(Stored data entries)
__________

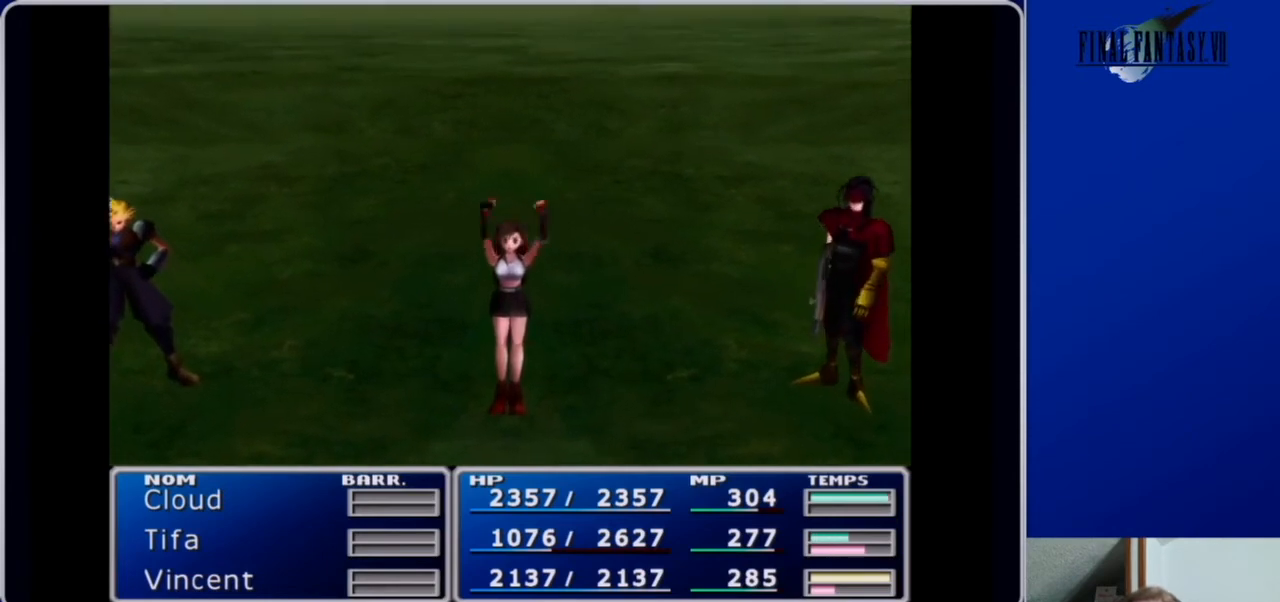
{"buttons": [], "left_stick": "center", "right_stick": "center", "events": []}
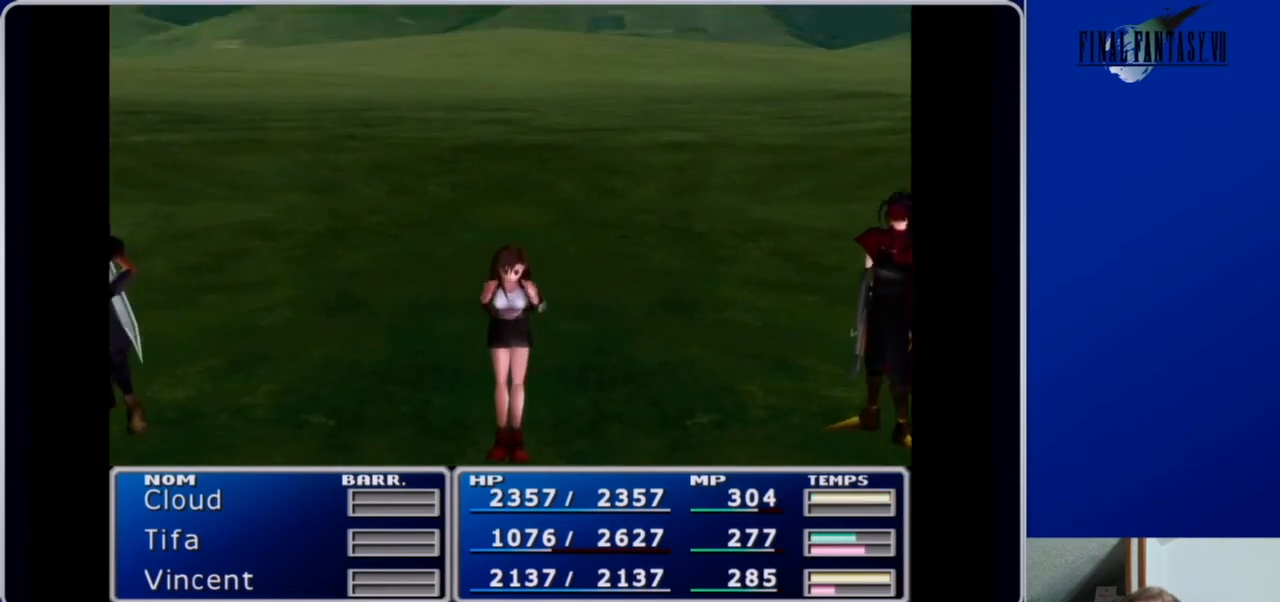
{"buttons": [], "left_stick": "center", "right_stick": "center", "events": []}
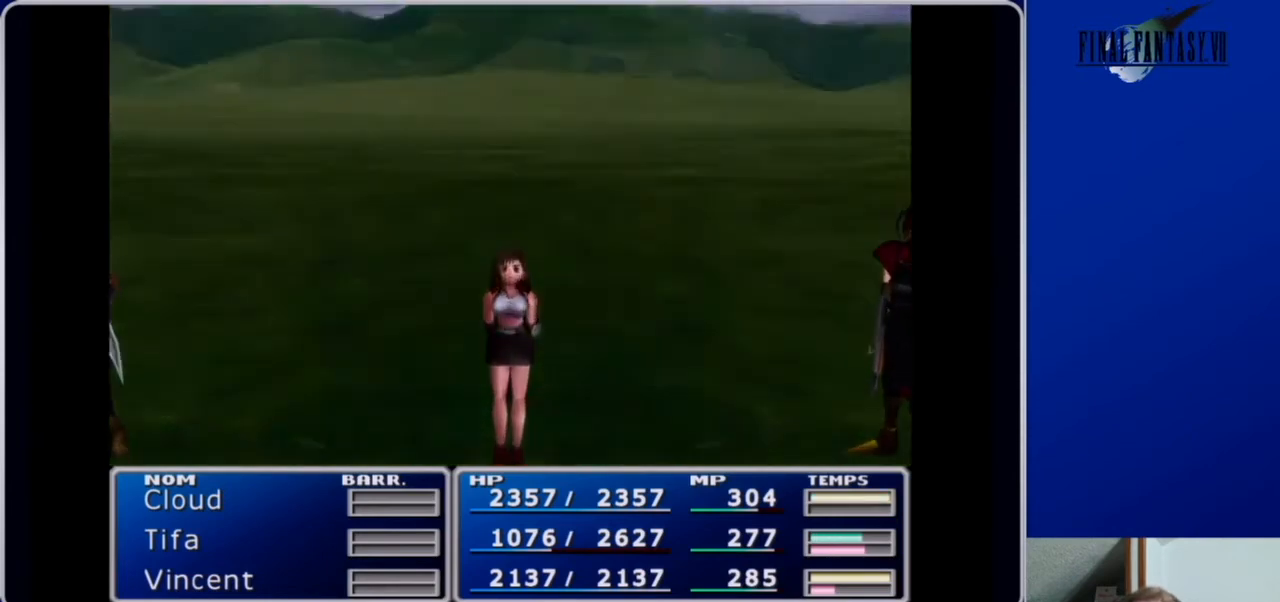
{"buttons": [], "left_stick": "center", "right_stick": "center", "events": []}
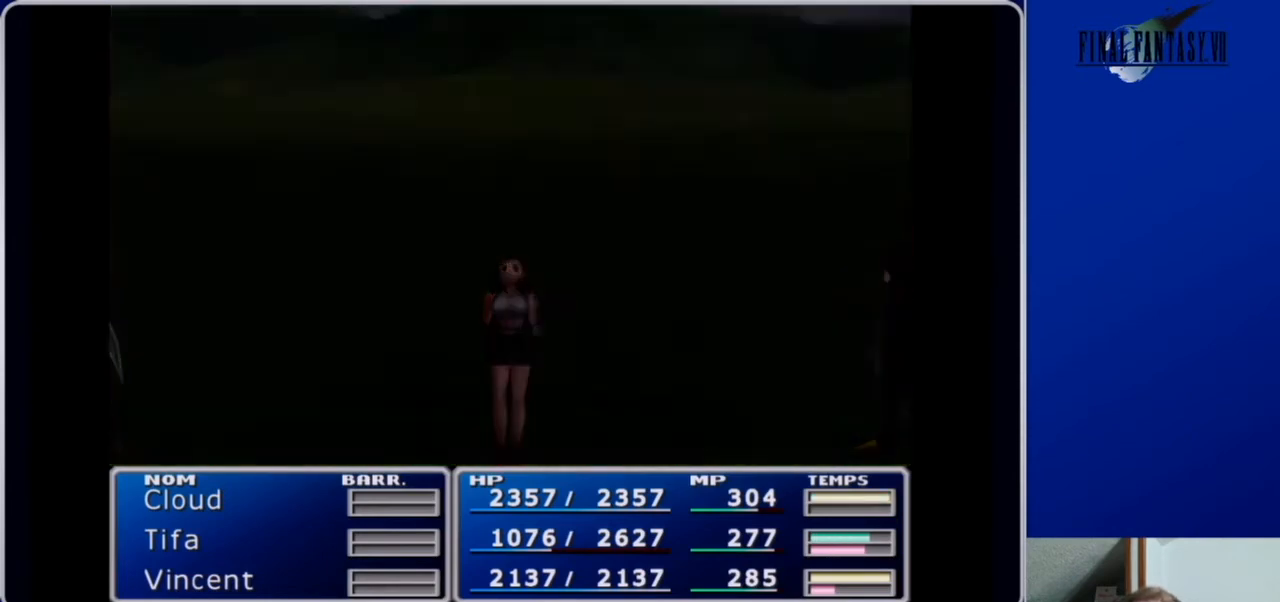
{"buttons": [], "left_stick": "center", "right_stick": "center", "events": []}
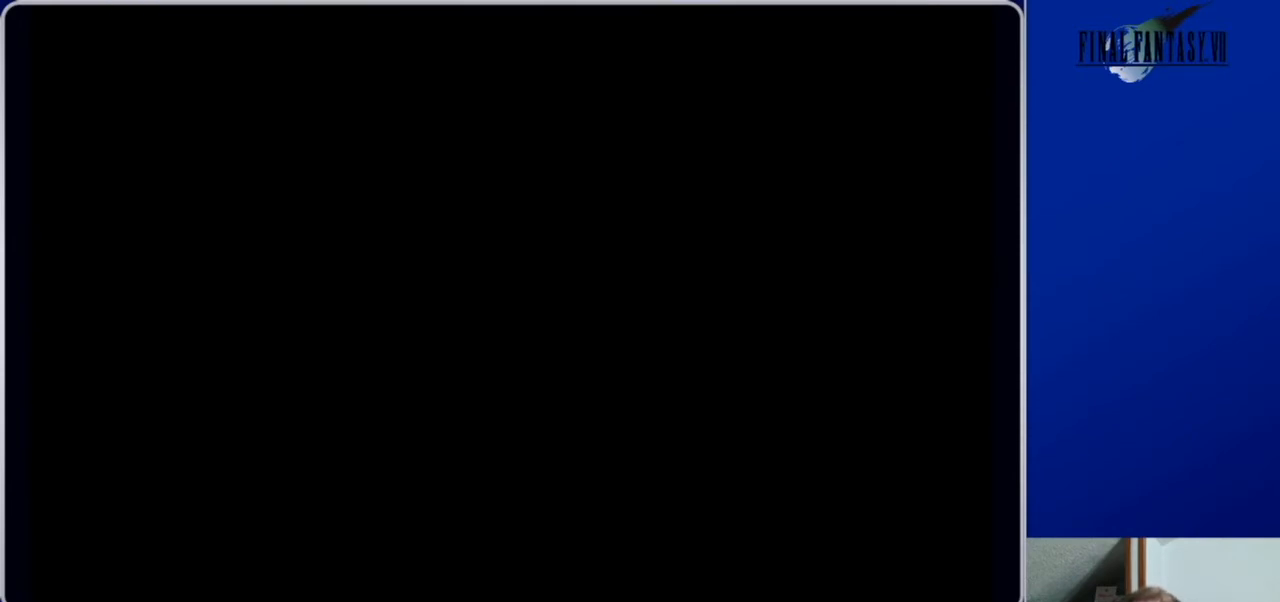
{"buttons": [], "left_stick": "center", "right_stick": "center", "events": []}
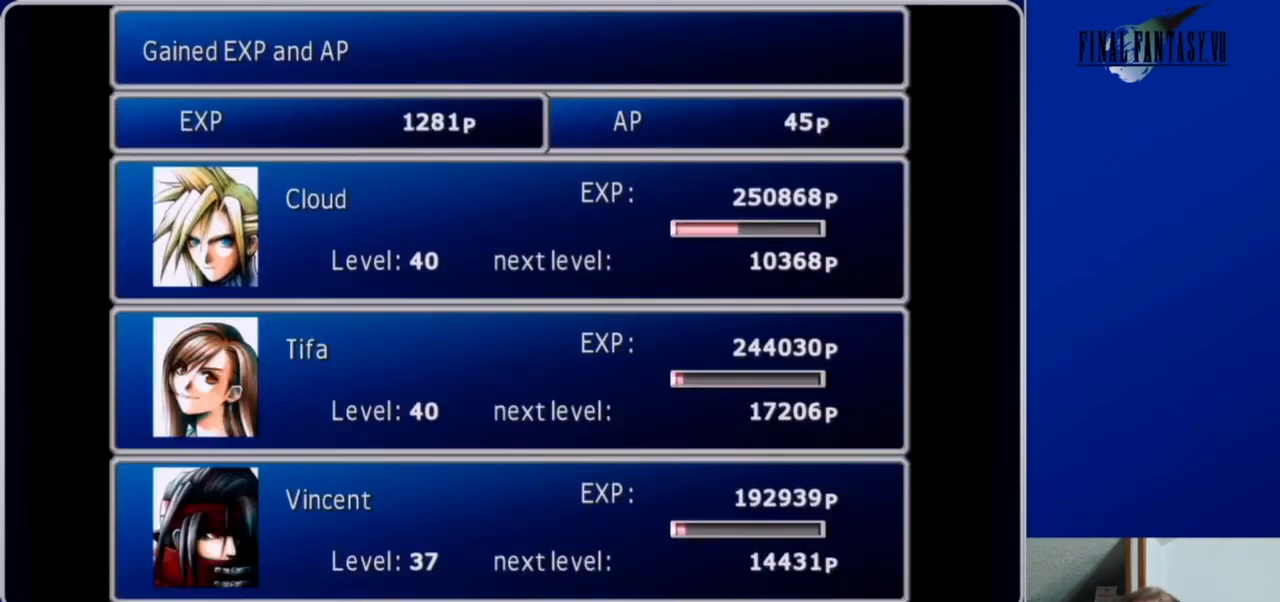
{"buttons": [], "left_stick": "center", "right_stick": "center", "events": [[133, "A", "down"], [267, "A", "up"]]}
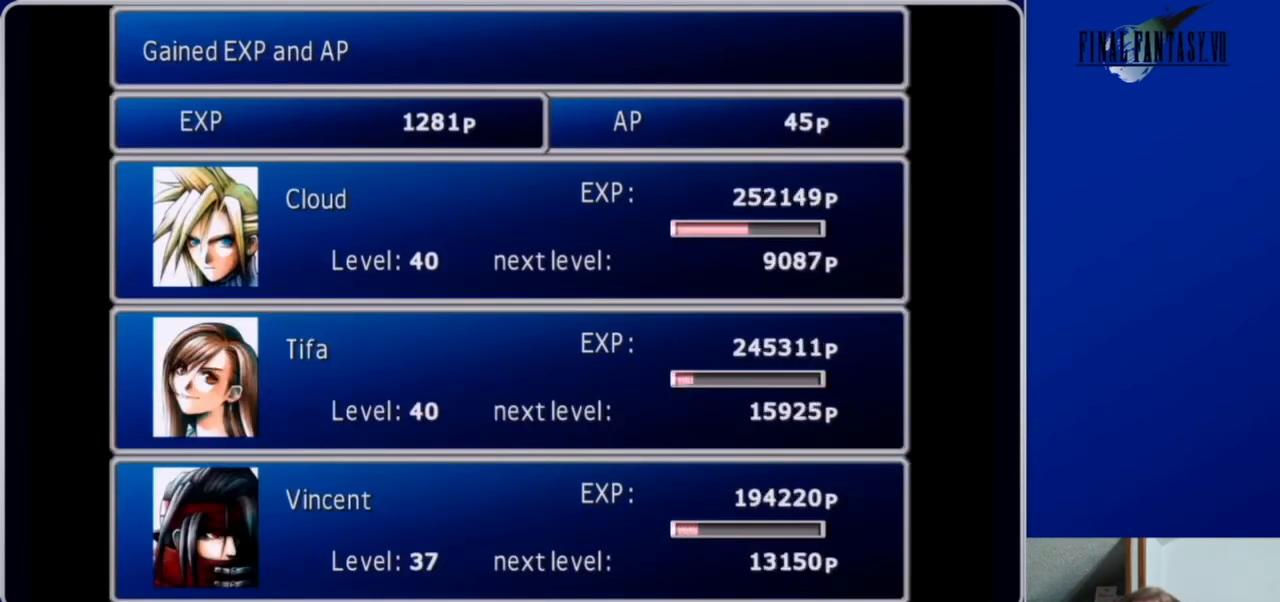
{"buttons": [], "left_stick": "center", "right_stick": "center", "events": [[367, "B", "down"], [467, "B", "up"]]}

__________

Read through the entries, then copy every line where the string "down" is found.

● RESPONSE TO THE TASK
{"buttons": [], "left_stick": "center", "right_stick": "center", "events": [[133, "A", "down"], [267, "A", "up"]]}
{"buttons": [], "left_stick": "center", "right_stick": "center", "events": [[367, "B", "down"], [467, "B", "up"]]}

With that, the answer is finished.